# Berkeley Course Crawler

This crawler helps you extract more detailed information from Berkeley Course webpage. Follow the steps below, and have your excel/google sheet/database prepared. You can organize your short list of courses.

In [1]:
# -*- coding: utf-8 -*-
"""
Created on Sat Jul  4 23:32:27 2020

@author: You, Bo-Xiang
"""
import requests
from datetime import datetime, timedelta
import json
import pandas as pd
from bs4 import BeautifulSoup
import time
from IPython.display import display, HTML
import calendar

class course_info():
    def __init__(self, url_list):
        
        # if the input is not a list, convert it to list
        if type(url_list) is not list:
            url_list = [url_list]
        
        self.information = pd.DataFrame(columns=["Course_No.","Serial_NO.","Course_Name","Location",
                                                 "Start_Time(SF_time)","End_Time(SF_time)","Start_Time(TW_time)",
                                                 "End_Time(TW_time)","Level","Type","Mode","Instructor(s)",
                                                 "Units","Total_Capacity","Total_Enrolled",
                                                 "Final_Examination","Description"])
        for url in url_list:
            self.course_extract(url)
            time.sleep(0.8);
    
    # Method 1: 
    def course_extract(self, url):
        
            r = requests.get(url)
            soup = BeautifulSoup(r.text, "html.parser")
            query = soup.find("div", class_="handlebarData theme_is_whitehot").attrs
            js_str = query["data-json"]
            js_dict = json.loads(js_str)
            course_num = js_dict["displayName"]
            serial_num = js_dict["id"]
            name = js_dict["course"]["title"]
            location = js_dict["meetings"][0]["location"]["description"]
            level = js_dict["course"]["academicCareer"]["description"]
            lecture = js_dict["component"]["description"]
            capacity = js_dict["enrollmentStatus"]["maxEnroll"]
            enrolled = js_dict["enrollmentStatus"]["enrolledCount"]
            
            try:
                special_title = js_dict["attributes"]["NOTE"]["special-title"]["value"]["formalDescription"]
                name = name + " : " + special_title
            except KeyError:
                name = name
        
            try:
                mode = js_dict["attributes"]["WEB"][0]["value"]["formalDescription"]
            except KeyError:
                mode = "Pending Reviews"
                
            try:
                instructor = js_dict["meetings"][0]["assignedInstructors"]
                instructors = ', '.join([str(i["instructor"]["names"][1]["formattedName"]) for i in instructor])
            except KeyError:
                instructors = "None"
            
            try:
                units = js_dict["course"]["credit"]["value"]["fixed"]["units"]
            except KeyError:
                units = ' to '.join([str(js_dict["course"]["credit"]["value"]["range"]["minUnits"]), str(js_dict["course"]["credit"]["value"]["range"]["maxUnits"])])

> _WRITTEN REQUEST_: Repeat word for word the part of the Berkeley course crawler page between "This crawler helps" and "list of courses.", inclusive.

> _RECORDS SHOWN_:

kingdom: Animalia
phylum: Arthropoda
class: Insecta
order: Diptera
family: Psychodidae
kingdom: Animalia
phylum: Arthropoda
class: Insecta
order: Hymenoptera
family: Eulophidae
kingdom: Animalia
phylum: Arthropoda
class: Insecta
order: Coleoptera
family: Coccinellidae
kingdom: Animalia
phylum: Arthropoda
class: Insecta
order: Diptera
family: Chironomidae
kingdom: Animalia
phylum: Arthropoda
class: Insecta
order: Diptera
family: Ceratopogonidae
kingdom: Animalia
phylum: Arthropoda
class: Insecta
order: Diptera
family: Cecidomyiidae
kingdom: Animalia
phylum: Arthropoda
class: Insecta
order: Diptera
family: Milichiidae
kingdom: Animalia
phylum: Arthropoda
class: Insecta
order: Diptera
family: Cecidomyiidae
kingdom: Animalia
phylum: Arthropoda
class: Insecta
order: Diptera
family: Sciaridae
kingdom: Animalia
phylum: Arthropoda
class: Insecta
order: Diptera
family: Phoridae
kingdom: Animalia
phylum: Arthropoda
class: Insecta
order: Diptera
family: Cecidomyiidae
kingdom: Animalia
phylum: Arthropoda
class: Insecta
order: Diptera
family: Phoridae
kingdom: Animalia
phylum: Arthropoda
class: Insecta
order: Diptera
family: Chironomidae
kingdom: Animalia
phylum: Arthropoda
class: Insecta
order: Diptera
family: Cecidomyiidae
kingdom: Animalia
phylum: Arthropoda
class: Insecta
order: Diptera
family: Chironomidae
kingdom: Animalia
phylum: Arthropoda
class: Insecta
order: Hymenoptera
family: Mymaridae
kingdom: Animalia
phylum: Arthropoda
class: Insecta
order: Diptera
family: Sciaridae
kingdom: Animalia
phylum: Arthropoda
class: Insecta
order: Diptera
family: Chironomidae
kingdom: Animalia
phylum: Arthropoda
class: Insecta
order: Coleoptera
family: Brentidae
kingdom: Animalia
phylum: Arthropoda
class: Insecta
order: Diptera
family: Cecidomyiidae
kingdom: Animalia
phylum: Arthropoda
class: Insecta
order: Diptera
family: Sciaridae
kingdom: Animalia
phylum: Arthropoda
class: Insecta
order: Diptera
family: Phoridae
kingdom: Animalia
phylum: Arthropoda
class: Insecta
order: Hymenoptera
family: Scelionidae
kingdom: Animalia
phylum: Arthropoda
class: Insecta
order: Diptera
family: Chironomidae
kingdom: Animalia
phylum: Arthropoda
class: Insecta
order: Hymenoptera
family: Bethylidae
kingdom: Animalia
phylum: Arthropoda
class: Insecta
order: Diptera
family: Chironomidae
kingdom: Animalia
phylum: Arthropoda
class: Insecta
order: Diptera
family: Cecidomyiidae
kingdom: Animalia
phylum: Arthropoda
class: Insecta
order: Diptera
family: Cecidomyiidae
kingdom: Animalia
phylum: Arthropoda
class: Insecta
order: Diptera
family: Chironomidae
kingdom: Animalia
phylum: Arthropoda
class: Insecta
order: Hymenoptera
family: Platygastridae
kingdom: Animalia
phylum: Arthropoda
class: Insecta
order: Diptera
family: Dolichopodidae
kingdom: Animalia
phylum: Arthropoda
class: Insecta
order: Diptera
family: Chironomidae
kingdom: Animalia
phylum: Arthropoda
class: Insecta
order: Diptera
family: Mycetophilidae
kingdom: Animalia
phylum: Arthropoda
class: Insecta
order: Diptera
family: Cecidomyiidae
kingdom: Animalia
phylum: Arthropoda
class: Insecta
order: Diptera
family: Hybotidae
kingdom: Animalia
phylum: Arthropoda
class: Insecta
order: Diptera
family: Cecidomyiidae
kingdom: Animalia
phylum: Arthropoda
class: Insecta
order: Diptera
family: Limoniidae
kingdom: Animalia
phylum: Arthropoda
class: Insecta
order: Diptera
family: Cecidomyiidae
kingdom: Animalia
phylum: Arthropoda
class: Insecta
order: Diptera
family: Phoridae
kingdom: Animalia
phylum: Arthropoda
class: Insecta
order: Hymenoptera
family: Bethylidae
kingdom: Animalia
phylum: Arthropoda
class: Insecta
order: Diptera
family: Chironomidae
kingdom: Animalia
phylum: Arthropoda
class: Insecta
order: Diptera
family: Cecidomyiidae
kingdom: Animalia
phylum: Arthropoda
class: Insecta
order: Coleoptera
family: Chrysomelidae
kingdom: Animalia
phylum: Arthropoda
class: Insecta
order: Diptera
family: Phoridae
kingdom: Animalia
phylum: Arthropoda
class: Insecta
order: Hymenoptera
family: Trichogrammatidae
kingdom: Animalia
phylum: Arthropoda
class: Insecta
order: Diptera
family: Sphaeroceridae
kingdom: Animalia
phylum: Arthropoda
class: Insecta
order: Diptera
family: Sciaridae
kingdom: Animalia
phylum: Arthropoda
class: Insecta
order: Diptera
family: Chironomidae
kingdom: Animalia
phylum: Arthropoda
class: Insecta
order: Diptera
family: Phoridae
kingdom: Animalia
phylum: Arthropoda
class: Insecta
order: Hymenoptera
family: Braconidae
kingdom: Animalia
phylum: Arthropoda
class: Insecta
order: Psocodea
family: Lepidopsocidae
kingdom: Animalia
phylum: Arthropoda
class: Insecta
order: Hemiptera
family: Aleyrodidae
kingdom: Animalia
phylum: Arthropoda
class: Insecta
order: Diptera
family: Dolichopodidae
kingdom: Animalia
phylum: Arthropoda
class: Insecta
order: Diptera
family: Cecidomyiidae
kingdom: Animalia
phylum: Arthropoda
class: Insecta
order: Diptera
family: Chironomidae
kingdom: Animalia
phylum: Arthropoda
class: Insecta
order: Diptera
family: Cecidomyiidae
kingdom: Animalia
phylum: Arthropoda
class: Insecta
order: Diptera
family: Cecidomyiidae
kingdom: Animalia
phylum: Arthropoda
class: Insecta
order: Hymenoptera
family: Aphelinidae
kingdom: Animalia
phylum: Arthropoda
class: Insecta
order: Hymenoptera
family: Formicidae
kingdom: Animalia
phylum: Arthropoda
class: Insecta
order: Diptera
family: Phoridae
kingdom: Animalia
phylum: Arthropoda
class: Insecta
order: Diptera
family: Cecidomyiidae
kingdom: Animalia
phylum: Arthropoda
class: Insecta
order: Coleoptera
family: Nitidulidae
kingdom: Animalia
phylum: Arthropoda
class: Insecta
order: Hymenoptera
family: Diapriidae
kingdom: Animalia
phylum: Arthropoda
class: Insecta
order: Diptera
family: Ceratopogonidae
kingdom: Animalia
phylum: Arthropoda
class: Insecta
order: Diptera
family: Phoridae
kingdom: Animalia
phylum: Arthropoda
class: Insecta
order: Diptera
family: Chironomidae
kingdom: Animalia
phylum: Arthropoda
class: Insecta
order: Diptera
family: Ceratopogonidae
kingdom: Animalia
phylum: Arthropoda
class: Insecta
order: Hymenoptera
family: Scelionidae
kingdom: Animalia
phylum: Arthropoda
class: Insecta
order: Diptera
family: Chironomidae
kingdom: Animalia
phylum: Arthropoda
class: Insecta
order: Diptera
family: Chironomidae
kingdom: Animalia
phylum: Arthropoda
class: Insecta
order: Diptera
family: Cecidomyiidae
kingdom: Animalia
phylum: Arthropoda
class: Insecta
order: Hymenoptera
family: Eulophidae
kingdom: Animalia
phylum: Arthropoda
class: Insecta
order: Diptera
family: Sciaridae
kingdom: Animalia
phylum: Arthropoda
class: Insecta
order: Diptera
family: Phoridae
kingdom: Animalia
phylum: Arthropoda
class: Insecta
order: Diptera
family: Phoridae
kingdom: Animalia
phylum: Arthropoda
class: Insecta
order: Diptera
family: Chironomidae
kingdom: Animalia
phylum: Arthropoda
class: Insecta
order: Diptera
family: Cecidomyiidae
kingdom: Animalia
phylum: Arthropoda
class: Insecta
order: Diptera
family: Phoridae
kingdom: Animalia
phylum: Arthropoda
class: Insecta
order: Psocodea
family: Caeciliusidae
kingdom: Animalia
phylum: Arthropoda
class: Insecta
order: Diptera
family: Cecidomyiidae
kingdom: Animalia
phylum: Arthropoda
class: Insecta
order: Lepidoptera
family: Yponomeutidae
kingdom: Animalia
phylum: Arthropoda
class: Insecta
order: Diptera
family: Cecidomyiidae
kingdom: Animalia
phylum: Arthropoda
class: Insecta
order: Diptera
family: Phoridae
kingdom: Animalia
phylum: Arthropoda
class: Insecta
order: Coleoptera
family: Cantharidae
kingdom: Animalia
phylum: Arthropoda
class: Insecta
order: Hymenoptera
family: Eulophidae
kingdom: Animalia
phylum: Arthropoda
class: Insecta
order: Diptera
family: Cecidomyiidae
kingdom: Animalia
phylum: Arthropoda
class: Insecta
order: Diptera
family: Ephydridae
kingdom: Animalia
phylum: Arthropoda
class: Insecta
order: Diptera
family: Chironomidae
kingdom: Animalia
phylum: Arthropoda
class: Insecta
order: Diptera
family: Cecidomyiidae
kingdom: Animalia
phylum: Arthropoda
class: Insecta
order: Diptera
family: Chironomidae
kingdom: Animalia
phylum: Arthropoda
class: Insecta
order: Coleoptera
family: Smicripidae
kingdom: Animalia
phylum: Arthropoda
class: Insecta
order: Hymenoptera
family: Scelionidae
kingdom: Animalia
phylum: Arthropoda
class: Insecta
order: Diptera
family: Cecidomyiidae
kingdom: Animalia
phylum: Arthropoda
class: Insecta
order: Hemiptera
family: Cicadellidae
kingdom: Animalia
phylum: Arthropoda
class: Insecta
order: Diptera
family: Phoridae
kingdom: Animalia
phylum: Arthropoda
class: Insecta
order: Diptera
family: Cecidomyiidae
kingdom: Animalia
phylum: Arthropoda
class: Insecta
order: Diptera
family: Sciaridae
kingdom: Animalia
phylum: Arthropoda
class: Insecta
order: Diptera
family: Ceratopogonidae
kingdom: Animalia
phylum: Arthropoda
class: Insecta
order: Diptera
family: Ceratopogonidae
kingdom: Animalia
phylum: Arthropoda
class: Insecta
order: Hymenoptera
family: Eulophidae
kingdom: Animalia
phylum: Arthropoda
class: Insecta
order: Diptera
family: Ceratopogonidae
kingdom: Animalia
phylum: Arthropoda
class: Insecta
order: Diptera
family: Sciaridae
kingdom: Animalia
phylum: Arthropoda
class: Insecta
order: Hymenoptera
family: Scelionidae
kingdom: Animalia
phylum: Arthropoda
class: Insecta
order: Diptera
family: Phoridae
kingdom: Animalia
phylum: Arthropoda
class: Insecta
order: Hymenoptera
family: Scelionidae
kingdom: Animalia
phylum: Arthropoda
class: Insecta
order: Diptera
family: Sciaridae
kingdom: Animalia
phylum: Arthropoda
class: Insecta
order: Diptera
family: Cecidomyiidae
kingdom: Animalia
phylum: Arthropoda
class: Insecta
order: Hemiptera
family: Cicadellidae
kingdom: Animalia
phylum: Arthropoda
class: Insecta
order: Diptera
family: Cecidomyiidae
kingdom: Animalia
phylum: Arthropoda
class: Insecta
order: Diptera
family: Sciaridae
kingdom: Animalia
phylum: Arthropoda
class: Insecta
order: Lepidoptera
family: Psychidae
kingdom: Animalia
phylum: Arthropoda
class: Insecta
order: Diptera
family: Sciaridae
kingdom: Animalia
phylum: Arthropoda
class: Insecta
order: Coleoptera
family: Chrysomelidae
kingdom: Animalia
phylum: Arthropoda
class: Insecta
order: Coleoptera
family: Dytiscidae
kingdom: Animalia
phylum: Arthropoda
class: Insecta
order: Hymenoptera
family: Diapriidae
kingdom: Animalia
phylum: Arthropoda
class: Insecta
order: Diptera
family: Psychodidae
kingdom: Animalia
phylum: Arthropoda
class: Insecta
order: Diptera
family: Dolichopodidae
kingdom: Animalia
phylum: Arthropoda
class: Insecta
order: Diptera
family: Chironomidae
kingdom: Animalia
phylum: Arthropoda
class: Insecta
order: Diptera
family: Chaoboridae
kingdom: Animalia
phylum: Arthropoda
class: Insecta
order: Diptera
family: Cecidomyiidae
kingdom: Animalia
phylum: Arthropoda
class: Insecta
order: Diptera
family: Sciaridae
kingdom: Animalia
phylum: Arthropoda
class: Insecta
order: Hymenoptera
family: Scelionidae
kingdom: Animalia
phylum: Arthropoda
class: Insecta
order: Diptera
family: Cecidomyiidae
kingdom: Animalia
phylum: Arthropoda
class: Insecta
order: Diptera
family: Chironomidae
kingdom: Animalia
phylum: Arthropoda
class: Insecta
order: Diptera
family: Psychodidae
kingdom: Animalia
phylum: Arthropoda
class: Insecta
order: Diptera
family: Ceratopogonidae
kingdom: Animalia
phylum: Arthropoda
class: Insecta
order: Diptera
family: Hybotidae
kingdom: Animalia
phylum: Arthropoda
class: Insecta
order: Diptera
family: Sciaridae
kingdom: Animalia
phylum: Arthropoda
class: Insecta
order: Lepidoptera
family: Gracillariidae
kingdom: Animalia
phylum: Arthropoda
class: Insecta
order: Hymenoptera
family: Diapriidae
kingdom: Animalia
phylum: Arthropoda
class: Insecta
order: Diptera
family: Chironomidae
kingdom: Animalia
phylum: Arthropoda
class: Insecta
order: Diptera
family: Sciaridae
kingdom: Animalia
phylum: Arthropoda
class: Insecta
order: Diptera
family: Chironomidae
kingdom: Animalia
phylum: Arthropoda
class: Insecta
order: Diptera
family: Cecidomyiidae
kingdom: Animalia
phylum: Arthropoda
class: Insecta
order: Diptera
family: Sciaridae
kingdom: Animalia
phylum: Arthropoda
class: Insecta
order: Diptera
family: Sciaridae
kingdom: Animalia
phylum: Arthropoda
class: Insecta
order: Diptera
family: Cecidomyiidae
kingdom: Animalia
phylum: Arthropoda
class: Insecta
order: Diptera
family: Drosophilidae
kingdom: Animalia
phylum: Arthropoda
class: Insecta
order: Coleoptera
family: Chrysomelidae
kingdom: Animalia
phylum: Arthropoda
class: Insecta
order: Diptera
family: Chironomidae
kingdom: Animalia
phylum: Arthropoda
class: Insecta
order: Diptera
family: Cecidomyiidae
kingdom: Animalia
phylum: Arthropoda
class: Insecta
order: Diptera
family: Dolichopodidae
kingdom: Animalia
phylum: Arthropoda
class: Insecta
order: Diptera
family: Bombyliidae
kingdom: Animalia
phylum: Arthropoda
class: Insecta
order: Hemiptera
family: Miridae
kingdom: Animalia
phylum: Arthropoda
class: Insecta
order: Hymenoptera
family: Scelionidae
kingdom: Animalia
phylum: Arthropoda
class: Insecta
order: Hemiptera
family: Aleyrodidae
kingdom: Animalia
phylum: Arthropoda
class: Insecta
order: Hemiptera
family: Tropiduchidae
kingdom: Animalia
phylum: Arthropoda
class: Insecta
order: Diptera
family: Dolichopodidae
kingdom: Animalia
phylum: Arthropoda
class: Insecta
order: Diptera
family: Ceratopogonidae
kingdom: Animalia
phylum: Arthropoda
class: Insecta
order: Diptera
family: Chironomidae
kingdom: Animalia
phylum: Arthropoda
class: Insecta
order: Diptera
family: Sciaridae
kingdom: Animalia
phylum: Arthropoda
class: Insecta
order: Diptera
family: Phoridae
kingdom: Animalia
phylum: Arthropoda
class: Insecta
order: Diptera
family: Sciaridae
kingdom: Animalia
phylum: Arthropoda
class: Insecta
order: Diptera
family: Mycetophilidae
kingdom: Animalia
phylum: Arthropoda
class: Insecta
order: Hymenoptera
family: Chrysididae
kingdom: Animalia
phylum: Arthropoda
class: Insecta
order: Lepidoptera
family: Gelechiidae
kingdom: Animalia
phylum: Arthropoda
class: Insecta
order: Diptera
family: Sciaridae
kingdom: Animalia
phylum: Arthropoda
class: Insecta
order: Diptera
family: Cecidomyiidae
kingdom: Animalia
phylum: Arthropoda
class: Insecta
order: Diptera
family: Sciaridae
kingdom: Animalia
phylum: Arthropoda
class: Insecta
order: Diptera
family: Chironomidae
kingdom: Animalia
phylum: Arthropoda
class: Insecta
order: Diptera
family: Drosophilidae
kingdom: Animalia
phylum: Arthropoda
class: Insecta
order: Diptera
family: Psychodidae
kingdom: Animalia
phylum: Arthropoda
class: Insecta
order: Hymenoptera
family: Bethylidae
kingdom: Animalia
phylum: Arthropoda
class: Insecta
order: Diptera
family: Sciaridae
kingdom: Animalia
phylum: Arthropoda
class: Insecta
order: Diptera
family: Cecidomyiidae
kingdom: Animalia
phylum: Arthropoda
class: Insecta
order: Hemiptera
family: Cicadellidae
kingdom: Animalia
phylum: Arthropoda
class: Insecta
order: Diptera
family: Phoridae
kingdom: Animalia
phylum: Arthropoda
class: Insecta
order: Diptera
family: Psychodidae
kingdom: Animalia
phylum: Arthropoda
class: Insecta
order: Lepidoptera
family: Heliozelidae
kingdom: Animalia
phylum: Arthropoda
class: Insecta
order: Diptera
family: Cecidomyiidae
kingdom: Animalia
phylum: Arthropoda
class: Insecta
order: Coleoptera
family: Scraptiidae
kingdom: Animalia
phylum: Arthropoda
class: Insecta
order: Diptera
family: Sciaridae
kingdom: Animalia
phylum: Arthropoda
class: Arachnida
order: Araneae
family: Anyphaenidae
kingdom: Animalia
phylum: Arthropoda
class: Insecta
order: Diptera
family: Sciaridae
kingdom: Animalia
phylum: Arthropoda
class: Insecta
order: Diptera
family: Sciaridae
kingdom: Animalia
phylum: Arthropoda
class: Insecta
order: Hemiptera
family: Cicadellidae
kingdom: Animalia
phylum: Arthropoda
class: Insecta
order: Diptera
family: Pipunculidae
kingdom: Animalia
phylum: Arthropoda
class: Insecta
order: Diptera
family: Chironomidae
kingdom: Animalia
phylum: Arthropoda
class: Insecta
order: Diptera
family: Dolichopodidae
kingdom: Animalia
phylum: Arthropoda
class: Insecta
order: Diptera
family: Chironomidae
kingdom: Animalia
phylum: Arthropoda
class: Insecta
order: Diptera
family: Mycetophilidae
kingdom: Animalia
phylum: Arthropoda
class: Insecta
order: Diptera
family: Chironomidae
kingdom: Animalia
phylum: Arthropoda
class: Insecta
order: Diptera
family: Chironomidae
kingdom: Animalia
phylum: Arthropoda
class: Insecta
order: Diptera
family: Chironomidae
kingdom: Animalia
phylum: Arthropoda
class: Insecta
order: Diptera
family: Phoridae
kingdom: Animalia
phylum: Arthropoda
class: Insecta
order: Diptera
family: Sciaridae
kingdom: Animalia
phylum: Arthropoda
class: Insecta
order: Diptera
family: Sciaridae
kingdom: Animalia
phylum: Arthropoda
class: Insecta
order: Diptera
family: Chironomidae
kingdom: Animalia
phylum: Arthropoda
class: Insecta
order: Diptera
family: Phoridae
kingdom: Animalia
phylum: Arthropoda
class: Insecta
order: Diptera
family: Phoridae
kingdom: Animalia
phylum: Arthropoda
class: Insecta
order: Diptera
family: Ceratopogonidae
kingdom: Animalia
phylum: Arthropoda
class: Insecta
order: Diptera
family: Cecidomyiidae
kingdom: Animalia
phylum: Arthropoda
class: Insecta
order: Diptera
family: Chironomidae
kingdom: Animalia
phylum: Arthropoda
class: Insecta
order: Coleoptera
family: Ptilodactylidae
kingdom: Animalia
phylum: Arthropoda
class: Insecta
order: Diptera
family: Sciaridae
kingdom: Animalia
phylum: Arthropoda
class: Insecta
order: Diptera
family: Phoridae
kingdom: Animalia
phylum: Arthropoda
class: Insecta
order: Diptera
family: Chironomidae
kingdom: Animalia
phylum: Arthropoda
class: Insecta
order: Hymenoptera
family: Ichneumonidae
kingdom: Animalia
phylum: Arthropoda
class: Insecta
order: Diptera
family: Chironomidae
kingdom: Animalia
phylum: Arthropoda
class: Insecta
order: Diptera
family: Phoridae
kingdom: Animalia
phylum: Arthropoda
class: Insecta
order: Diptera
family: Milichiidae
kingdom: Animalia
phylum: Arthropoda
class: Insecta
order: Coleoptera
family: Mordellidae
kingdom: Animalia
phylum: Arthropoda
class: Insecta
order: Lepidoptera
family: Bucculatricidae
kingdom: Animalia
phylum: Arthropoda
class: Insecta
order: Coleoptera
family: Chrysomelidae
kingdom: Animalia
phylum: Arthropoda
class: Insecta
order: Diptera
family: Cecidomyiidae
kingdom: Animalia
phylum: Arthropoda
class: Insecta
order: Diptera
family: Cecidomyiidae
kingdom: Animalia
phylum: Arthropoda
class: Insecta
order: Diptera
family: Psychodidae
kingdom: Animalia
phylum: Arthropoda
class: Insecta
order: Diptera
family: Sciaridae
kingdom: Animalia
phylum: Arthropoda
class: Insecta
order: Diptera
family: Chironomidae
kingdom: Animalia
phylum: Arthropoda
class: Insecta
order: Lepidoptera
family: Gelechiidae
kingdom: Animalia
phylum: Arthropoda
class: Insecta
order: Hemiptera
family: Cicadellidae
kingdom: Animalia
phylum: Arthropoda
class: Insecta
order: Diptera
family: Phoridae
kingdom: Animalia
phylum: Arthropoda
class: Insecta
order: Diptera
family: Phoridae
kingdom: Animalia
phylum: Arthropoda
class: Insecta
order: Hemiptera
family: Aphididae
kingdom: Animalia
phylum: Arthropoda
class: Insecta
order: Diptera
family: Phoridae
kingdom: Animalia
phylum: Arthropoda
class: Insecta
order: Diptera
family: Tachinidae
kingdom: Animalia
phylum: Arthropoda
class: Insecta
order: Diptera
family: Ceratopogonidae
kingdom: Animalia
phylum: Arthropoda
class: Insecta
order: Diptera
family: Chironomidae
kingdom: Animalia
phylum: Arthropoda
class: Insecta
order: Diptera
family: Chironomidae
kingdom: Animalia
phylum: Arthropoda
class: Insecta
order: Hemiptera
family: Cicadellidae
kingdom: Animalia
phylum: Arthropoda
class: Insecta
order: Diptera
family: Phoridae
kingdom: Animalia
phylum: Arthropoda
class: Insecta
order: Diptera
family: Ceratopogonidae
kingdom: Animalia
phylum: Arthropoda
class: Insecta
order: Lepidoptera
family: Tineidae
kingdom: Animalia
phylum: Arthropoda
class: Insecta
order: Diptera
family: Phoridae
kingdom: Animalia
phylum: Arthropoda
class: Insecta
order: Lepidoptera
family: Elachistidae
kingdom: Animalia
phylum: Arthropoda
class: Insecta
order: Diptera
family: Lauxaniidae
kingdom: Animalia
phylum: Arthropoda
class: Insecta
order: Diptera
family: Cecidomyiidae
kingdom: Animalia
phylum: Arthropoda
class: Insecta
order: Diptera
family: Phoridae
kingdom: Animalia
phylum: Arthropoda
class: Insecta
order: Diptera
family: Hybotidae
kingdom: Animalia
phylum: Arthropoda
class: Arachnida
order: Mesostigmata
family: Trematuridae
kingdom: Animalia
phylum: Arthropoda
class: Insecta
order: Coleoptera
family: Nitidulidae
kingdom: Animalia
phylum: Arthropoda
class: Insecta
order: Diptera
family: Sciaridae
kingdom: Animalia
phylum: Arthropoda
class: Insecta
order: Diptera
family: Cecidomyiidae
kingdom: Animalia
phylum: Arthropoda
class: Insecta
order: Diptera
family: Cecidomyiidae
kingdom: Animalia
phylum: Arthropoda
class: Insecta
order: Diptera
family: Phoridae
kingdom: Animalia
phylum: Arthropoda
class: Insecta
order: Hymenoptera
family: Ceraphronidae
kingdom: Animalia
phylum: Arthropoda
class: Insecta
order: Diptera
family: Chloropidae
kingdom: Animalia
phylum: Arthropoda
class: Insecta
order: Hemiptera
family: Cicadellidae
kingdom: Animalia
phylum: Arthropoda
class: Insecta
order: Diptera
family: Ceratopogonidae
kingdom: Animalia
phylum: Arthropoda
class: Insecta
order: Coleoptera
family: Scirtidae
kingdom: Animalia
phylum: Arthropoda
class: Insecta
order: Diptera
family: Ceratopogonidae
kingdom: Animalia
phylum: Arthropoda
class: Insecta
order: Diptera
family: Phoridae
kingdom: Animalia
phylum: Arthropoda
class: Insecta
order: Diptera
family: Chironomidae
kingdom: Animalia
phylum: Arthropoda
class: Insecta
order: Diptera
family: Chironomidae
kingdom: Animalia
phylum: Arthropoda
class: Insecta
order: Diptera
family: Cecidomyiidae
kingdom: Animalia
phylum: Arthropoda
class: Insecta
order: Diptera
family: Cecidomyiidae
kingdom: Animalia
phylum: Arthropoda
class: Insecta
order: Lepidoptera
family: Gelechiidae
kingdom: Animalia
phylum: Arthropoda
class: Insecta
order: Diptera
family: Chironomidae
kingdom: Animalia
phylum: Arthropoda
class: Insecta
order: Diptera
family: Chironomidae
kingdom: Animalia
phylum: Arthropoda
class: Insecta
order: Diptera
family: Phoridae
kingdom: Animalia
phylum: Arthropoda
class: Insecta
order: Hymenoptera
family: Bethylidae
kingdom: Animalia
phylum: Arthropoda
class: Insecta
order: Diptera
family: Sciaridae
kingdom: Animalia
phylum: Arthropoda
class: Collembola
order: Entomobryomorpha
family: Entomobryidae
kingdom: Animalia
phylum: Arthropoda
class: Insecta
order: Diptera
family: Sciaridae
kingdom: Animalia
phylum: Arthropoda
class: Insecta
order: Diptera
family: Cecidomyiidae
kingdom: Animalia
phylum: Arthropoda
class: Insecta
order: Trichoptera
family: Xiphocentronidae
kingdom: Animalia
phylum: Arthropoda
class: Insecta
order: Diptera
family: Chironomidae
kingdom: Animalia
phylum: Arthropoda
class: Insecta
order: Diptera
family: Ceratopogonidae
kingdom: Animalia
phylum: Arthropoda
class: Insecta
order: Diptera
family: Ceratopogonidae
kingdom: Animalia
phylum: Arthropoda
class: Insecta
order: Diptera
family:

> _TASK RESPONSE_:
This crawler helps you extract more detailed information from Berkeley Course webpage. Follow the steps below, and have your excel/google sheet/database prepared. You can organize your short list of courses.